Items listed in a dataset
---
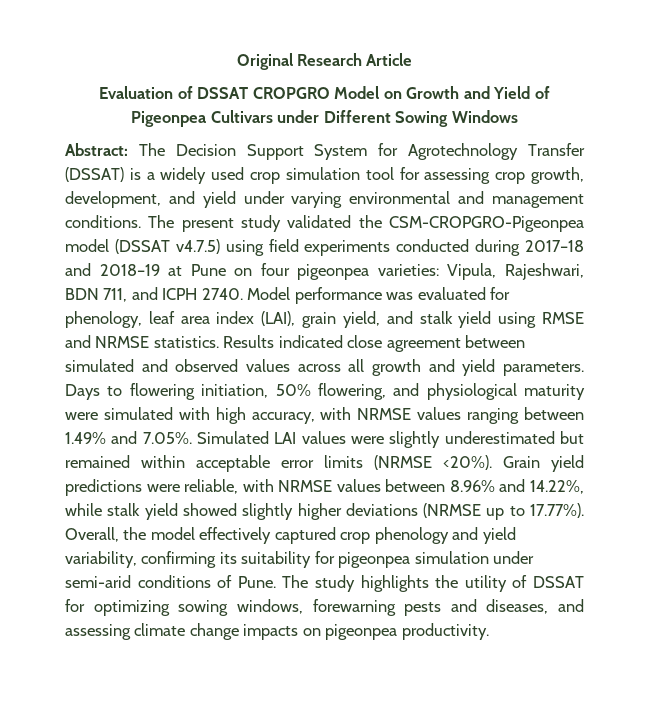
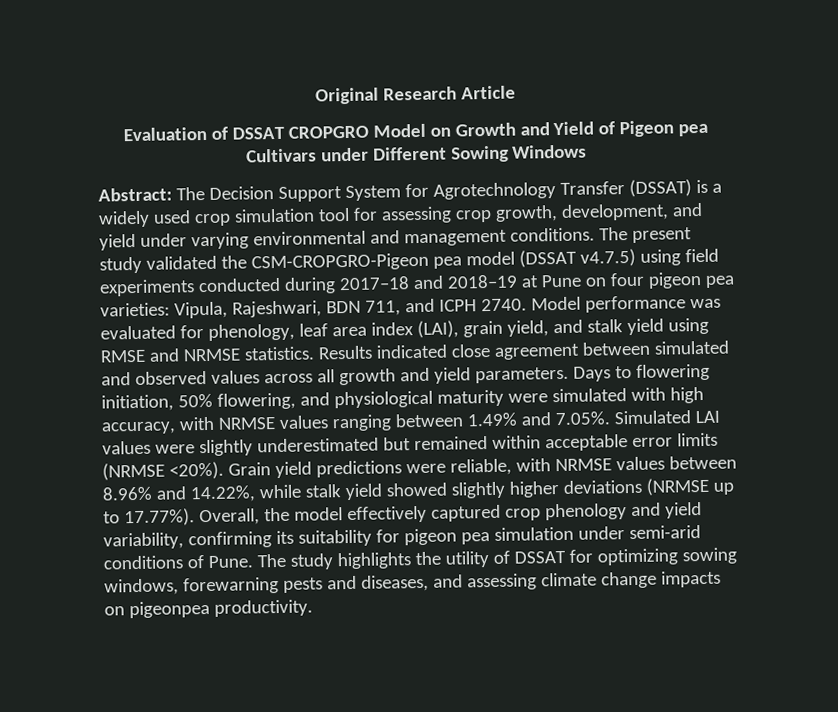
[131,111,208,127] Pigeonpea -> [619,120,709,138] Pigeon pea
[389,216,584,232] CSM-CROPGRO-Pigeonpea -> [250,252,462,272] CSM-CROPGRO-Pigeon pea
[297,264,370,280] pigeonpea -> [647,272,735,289] pigeon pea
[338,552,411,568] pigeonpea -> [403,528,490,546] pigeon pea

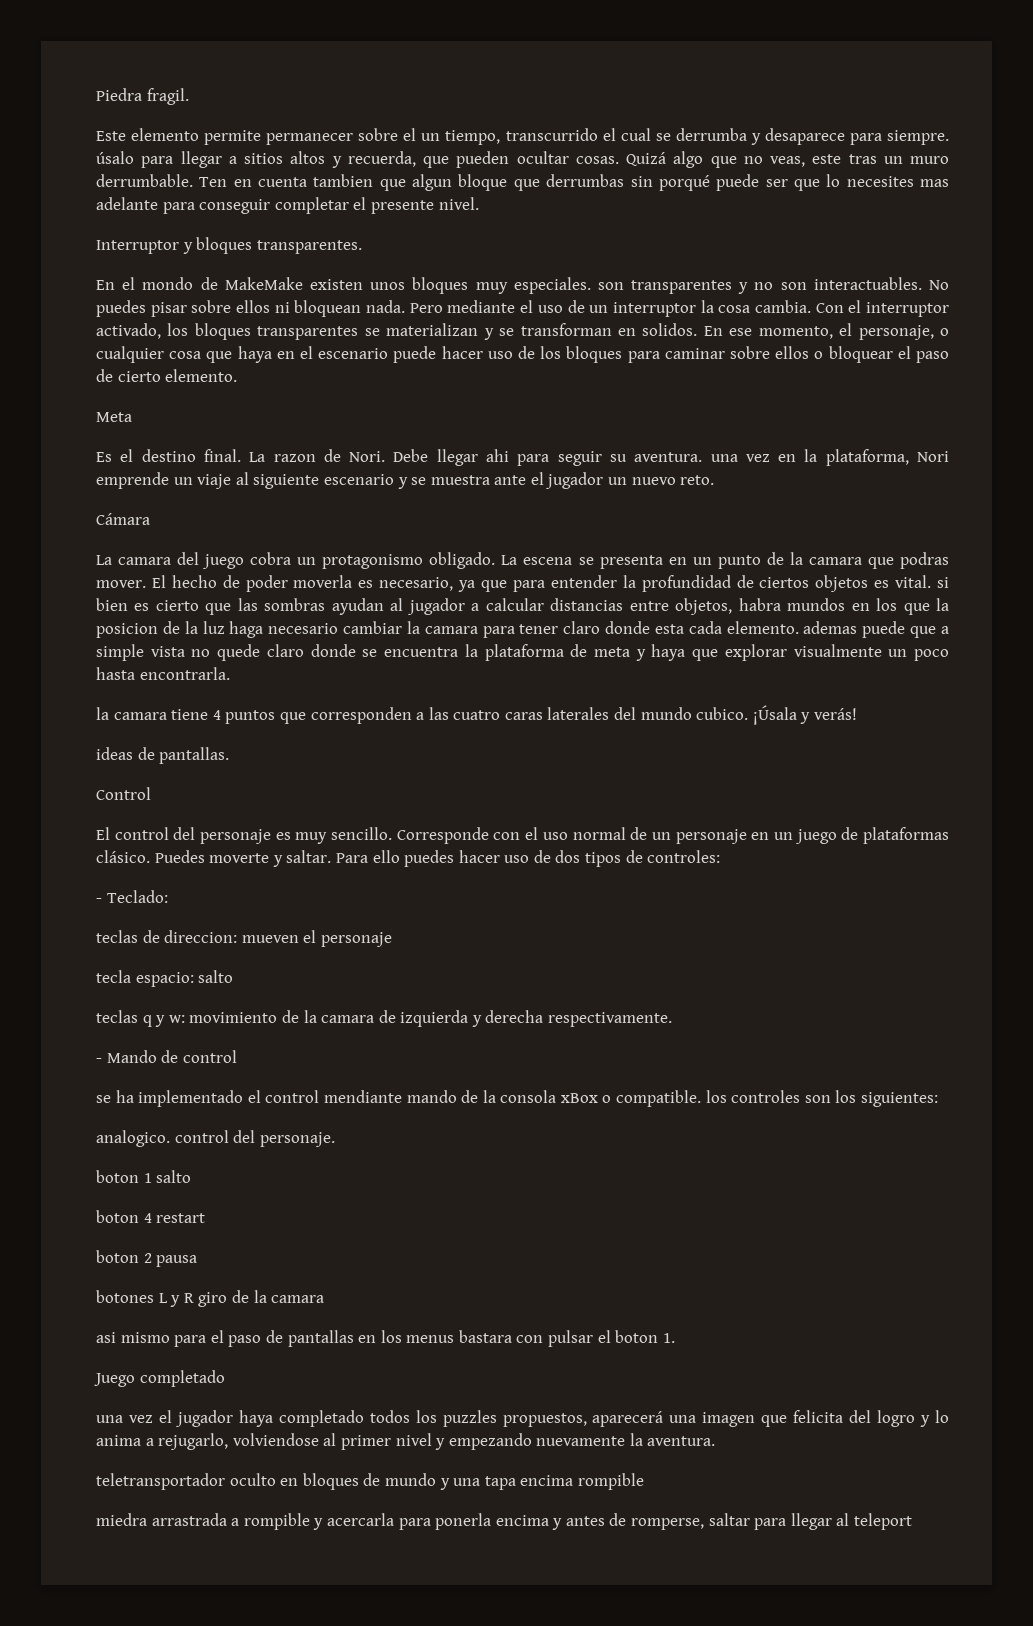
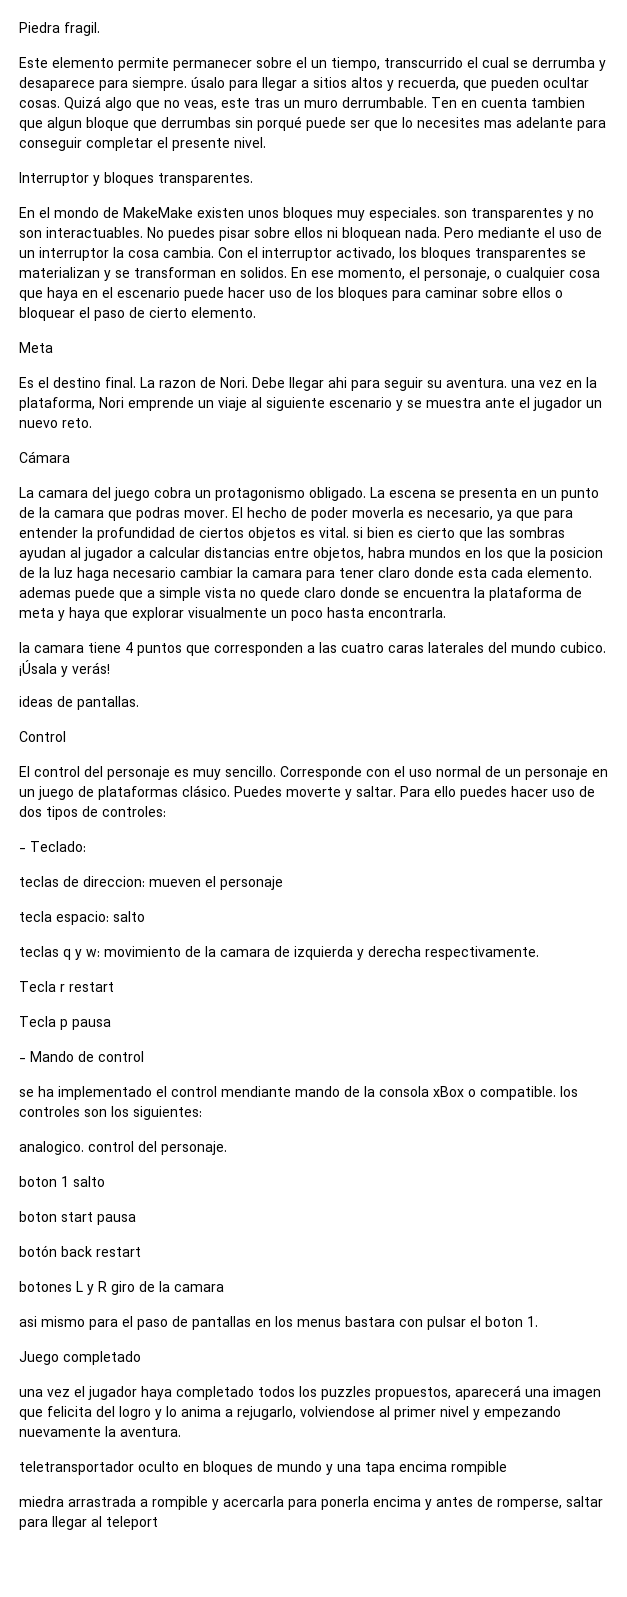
(673, 1019) none -> [19,981,114,992] [19,1016,111,1030] // Tecla r restart // Tecla p pausa
[143,1213,206,1223] [96,1250,198,1267] 4 restart // boton 2 pausa -> [61,1212,136,1225] [19,1245,141,1257] start pausa // botón back restart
---
Without the pictures, repeat all the records word for word.

- Task output:
[131,111,208,127] Pigeonpea -> [619,120,709,138] Pigeon pea
[389,216,584,232] CSM-CROPGRO-Pigeonpea -> [250,252,462,272] CSM-CROPGRO-Pigeon pea
[297,264,370,280] pigeonpea -> [647,272,735,289] pigeon pea
[338,552,411,568] pigeonpea -> [403,528,490,546] pigeon pea

(673, 1019) none -> [19,981,114,992] [19,1016,111,1030] // Tecla r restart // Tecla p pausa
[143,1213,206,1223] [96,1250,198,1267] 4 restart // boton 2 pausa -> [61,1212,136,1225] [19,1245,141,1257] start pausa // botón back restart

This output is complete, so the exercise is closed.